HOW
VANILLA
GROWS
Vanilla Sanctuary
Being surrounded by vanilla is a tangible, practical experience of thriving. If a tree falls and nearby vanilla vines suddenly start getting too much sun, they make their way somewhere else. Nothing gets in the way of their thriving.
The shade house provides reliable shade, and we make sure the vanilla there is growing in the best possible growing medium. Although we have irrigation, it turns out we don’t need it because it rains here most nights or early mornings, which provides just enough moisture and humidity for the vines to thrive.
While the tendrils’ or aerial roots’ primary function is climbing, they can also absorb moisture and nutrients from the air and surfaces they attach to. In the shade house, the vanilla climbs up a bamboo trellis and is trained back down. When it touches the soil, it reroots and sends nutrients to support any new growth from that point on. At night, the plant’s pores open to absorb dew and moisture.
HAND POLLINATION
Each January when it’s relatively cold and dry in Hawai’i, we do something called tipping, which is breaking off the new growth to induce the vines to produce flowers. We’ll start to see blossoms in March, and they require pollination around the end of March. After pollination, the plant stops feeding off its ground roots and supports itself epiphytically (getting air, moisture and nutrients through its tendrils) as the vanilla beans begin to grow.

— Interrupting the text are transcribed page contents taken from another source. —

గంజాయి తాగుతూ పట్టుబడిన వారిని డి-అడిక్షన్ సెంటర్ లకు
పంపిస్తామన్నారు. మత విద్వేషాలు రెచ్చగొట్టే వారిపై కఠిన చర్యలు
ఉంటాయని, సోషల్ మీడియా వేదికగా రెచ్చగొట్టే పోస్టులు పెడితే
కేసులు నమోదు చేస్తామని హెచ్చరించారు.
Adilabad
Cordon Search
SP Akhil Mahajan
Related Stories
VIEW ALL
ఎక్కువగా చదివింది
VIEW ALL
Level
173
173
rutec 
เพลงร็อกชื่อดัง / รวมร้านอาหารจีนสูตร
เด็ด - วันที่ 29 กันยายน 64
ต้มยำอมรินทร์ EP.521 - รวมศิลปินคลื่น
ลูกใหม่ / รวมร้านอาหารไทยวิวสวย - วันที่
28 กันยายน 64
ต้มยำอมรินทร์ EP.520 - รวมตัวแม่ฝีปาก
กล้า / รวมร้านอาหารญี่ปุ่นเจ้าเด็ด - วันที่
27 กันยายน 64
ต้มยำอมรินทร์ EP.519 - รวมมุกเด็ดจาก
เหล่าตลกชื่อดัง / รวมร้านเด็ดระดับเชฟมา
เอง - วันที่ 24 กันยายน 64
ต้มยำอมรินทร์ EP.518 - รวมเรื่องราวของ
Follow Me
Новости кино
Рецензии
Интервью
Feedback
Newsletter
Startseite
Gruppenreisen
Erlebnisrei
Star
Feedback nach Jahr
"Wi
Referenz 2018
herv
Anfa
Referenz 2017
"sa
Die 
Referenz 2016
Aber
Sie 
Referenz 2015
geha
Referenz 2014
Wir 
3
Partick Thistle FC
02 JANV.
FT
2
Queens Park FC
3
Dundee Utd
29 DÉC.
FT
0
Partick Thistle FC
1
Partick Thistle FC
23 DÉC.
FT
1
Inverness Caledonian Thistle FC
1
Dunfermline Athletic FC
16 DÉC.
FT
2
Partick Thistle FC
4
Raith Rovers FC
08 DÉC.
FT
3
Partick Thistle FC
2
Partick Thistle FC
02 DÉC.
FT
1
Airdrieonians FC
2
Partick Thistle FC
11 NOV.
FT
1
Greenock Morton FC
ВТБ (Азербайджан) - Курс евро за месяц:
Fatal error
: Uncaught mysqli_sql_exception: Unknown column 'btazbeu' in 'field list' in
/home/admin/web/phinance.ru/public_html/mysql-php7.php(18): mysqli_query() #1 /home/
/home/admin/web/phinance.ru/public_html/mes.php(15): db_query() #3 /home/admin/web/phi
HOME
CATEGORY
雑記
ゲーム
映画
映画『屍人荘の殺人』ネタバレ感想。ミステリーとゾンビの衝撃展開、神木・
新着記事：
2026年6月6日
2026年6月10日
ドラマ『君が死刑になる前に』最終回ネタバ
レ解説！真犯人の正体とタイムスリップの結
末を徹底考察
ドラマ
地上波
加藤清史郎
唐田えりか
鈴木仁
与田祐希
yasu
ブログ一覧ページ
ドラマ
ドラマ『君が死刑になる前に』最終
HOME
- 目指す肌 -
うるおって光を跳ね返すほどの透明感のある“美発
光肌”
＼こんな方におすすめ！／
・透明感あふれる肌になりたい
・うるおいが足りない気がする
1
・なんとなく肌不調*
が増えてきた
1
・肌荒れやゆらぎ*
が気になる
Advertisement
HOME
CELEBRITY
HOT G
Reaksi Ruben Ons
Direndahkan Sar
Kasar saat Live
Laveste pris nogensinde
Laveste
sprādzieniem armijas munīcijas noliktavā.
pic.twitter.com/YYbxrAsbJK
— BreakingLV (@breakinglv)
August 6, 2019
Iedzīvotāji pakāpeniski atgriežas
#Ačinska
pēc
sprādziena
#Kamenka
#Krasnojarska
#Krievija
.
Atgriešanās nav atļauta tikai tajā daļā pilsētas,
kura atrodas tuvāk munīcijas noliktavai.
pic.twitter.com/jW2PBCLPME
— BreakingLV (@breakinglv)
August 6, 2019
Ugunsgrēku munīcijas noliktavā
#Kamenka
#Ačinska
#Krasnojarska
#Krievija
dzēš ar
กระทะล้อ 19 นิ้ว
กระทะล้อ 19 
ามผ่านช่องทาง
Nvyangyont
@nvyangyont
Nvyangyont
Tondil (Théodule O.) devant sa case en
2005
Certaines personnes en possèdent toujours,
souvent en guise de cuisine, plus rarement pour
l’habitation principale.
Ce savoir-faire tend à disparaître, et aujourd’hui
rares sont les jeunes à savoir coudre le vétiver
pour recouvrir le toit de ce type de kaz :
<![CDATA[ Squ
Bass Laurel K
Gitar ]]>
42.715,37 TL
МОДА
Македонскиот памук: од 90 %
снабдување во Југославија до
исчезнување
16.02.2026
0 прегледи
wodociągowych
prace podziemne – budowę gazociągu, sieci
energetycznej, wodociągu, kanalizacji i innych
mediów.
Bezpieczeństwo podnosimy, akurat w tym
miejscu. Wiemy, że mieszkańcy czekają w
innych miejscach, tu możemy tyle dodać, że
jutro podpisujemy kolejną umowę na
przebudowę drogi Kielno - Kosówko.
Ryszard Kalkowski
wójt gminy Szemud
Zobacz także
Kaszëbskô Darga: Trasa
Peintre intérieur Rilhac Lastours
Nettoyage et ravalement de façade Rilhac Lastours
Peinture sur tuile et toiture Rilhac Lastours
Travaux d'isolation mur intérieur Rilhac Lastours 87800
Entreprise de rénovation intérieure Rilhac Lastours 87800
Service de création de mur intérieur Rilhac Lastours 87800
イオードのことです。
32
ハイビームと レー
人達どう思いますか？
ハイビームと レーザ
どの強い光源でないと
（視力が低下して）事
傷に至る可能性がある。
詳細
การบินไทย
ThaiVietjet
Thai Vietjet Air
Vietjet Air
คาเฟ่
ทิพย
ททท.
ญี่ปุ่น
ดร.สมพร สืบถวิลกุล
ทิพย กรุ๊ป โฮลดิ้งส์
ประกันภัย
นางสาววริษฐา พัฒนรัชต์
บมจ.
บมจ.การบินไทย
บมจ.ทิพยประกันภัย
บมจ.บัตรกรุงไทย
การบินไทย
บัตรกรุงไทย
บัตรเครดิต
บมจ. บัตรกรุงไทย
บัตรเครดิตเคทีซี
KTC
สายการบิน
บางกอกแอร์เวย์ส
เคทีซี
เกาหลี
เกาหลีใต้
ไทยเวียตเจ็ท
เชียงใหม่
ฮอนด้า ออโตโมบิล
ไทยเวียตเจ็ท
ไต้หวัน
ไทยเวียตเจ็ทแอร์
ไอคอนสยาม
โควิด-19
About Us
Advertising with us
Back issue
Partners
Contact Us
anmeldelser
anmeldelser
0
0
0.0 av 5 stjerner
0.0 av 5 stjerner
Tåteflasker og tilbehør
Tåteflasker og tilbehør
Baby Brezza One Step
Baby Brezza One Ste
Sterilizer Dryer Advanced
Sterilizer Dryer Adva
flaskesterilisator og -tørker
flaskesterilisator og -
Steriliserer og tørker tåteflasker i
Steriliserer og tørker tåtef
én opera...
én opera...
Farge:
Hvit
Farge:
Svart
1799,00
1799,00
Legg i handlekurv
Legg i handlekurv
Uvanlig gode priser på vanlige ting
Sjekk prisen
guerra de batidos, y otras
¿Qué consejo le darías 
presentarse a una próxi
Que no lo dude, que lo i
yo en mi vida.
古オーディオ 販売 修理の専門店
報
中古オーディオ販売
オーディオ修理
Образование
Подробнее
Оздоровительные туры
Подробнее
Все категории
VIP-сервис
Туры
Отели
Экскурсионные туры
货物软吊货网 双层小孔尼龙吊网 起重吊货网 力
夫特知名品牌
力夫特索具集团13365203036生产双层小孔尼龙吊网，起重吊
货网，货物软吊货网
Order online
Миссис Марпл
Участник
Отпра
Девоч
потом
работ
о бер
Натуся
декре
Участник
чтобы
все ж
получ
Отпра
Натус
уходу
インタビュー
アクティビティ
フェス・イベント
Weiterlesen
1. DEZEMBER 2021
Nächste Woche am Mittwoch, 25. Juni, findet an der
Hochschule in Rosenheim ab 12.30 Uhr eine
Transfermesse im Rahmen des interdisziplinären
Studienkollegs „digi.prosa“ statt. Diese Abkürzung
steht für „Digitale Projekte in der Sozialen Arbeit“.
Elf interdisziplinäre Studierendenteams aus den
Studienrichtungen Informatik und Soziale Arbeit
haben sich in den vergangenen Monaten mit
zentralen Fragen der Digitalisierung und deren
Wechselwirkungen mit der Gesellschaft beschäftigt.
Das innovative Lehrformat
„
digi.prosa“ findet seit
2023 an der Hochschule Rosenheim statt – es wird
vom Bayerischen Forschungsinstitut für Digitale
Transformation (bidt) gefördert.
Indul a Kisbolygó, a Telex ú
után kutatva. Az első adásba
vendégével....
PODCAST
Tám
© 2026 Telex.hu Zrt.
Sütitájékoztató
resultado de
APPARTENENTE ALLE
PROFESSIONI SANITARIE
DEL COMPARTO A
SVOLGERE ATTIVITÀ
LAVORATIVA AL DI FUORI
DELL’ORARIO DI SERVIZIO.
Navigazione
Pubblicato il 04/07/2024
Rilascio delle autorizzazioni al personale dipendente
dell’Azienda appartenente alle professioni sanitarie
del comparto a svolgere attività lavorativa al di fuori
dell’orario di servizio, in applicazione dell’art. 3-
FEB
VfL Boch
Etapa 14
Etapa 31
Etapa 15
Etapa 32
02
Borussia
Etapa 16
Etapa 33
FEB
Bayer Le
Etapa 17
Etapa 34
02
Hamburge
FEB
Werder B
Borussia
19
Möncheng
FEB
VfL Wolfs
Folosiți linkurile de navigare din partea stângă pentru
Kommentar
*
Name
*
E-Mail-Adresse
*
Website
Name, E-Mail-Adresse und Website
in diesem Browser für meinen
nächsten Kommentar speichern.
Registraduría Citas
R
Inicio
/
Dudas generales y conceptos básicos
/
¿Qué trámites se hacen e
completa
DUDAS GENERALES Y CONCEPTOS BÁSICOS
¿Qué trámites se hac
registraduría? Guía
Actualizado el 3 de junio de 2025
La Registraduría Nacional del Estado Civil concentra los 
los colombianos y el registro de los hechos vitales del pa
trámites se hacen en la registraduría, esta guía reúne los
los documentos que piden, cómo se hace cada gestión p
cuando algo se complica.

Vanilla pollination in Hawai’i is an intricate process. We don’t have the bee that pollinates vanilla in other countries, so we do it by hand. And while vanilla vines are hardy, growing up to two feet a month, their blossoms and the new vine growth (apical) are quite delicate. Just turning a plant around to access a flower might cause it to break off.
Each vanilla flower opens for just five or six hours per day in the morning, and if you miss that window, there’s not another chance to pollinate. So every morning for about a month and a half, we examine all our vanilla plants and pollinate flowers that are open. A raceme or flower cluster can produce seven to 15 flowers, and we pollinate about half of them to avoid over taxing the plant.
After pollination, it takes nine months for a vanilla bean to mature. During the last three months, the plant starts feeding from the ground roots again to help the bean ripen. When the tip of the bean starts to turn yellow, it is picked and the 4- to 6-month curing process begins.